NueMD® Security Overview
At NueMD, our commitment is to provide you with a practice management solution that gives you the highest level of security possible. There are several Web-enabled medical management Application Service Providers (ASPs) on the market today, but NueMD’s medical management software is Internet-based. NueMD is not delivered through your browser, but via a direct connection from your workstation to a highly protected environment using the Internet as a conduit. Our technology creates a secure pipeline that transports data past the cluttered, busy World Wide Web, allowing you to avoid contact with viruses, spyware, SPAM, and other unwanted Web browser traffic. Our system operates in the same environment commonly used by the Defense Department and Federal Reserve to handle their information transfers.
Internet Security
All data stored in NueMD is encrypted using 128 bit Secure Socket Layer (SSL), an industry standard in data encryption. Algorithms scramble data so that unauthorized users cannot view it, keeping your patient data safe from data pirates or hackers.
Data Security
As an ASP, Nuesoft has multiple servers in multiple structures throughout the country. The security of these structures is never compromised and always strictly controlled. Our servers are configured according to Redundant Array of Independent Disks (RAID) architecture, which distributes data across several hard drives and provides for its recovery if it is lost. In addition, we continuously perform backups, security and fault tolerance checks. Transaction log backups are conducted every three hours. We conduct differential backups each day, and full backups multiple times each week. This not only ensures the safety of your data, but also releases you from performing backups yourself.
Physical Security
Your data is stored at ultra secure data centers that require visual identification when entering. Access is strictly controlled, traffic is monitored via Closed Circuit TV (CCTV), and there is a guard on duty round-the-clock to prevent against unauthorized entry.
System Administration
Nuesoft has set up controls to prevent unauthorized users from accessing and altering data. The NueMD system uses preventive controls to alert a user when he or she is altering any data that requires integrity. User permissions set by an administrator determine who can access, view, add, delete and alter pertinent information. Detective controls, such as audit trails, are in place to detect failures in preventive controls.
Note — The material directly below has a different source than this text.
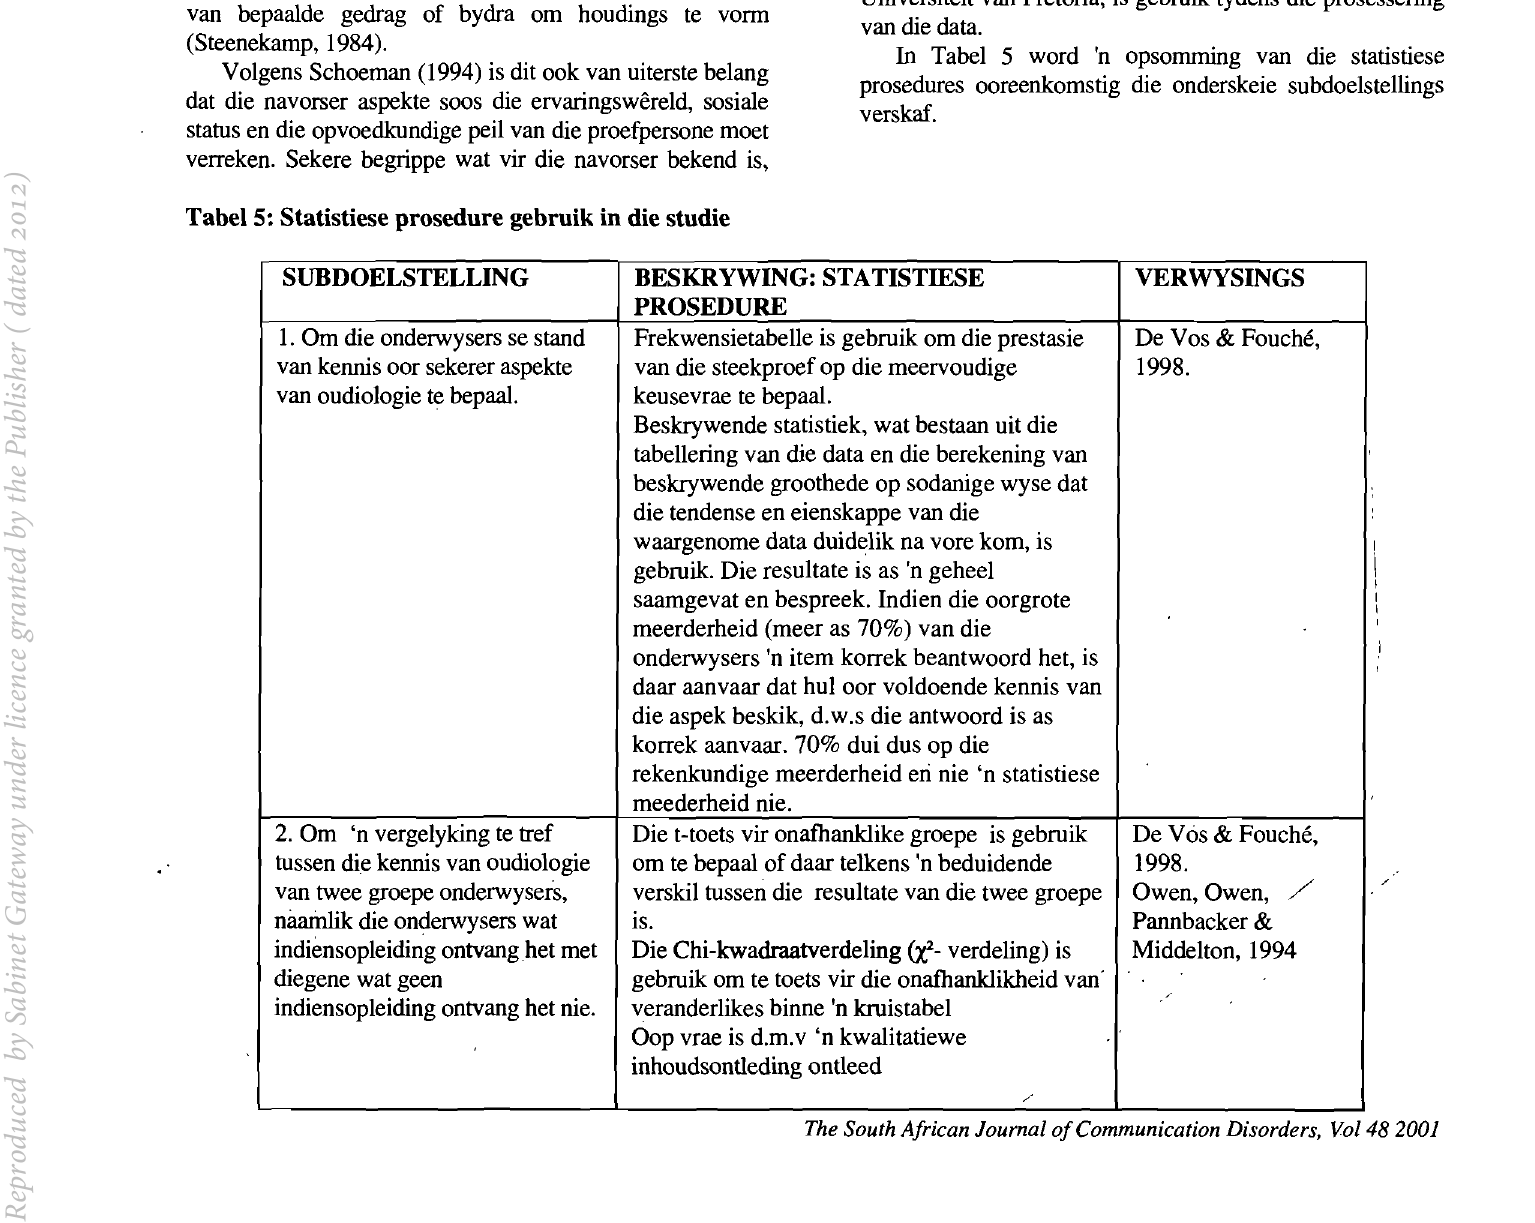
Tabel 5: Statistiese prosedure gebruik in die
Users can be removed upon termination of employment in your office.
HIPAA Compliance
Nuesoft represents and warrants that to its knowledge the NueMD system is substantially HIPAA-compliant, as such terms are defined in the Health Insurance Portability and Accountability Act of 1996 (HIPAA). In addition, Nuesoft will comply with all HIPAA requirements concerning the use, transmission, and storage of patient-related information. We track the federal regulations and laws governing health information technology, and if changes occur, we upgrade our system, ensuring that you are constantly in compliance.